[Source records]
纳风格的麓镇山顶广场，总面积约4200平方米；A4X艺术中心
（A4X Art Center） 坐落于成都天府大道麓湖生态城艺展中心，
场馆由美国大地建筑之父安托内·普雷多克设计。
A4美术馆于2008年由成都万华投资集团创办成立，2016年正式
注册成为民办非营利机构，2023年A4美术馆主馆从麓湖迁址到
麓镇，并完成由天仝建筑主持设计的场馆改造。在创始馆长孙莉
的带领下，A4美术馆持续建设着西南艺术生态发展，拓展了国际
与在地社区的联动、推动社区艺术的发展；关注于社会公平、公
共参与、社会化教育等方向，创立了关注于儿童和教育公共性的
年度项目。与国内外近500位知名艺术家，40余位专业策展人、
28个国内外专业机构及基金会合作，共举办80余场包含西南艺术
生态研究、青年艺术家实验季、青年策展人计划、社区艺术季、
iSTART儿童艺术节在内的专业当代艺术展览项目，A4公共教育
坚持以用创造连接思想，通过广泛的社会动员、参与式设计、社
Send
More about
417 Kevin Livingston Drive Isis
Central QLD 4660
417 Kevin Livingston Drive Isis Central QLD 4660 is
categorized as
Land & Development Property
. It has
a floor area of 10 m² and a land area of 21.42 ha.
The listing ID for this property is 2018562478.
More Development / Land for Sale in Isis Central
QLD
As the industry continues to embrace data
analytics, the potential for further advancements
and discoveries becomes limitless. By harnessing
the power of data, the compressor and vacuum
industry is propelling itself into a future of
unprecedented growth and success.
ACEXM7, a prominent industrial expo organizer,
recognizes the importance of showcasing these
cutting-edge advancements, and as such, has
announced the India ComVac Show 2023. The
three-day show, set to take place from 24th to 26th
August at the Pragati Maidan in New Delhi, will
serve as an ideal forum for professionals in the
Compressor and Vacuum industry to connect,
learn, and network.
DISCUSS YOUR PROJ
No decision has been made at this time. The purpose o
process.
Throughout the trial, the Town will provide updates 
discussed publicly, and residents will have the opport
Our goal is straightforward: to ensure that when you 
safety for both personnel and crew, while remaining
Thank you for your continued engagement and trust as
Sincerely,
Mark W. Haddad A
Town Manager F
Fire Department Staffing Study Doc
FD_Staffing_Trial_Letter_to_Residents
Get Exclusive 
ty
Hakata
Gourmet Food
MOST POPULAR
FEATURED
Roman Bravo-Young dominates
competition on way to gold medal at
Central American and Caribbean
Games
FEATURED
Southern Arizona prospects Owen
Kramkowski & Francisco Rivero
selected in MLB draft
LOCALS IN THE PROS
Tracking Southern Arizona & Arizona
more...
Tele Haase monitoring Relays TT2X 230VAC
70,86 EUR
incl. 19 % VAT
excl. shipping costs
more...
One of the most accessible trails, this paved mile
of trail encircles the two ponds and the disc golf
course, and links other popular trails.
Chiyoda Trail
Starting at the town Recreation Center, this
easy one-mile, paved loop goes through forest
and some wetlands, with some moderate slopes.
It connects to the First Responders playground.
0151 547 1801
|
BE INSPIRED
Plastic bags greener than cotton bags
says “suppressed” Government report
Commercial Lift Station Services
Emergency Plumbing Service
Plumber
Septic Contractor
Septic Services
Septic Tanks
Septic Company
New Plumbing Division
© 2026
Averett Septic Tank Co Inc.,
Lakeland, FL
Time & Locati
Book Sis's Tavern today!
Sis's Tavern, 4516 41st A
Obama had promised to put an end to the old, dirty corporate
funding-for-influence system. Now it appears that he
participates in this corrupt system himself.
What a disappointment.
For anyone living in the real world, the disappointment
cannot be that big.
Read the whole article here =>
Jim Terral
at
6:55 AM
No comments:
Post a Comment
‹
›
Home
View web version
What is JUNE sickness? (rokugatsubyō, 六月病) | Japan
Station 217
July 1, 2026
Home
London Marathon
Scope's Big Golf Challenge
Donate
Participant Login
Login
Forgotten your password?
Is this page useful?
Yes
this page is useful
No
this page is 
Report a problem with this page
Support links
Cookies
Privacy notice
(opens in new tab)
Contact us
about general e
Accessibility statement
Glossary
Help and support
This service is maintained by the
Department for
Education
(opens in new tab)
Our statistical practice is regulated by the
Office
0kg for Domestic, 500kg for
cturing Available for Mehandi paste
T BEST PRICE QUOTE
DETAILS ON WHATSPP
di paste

● **Goal of the exercise**
Write out every line of the entries that holds the word "Development".

● **Completed exercise**
Land & Development Property
More Development / Land for Sale in Isis Central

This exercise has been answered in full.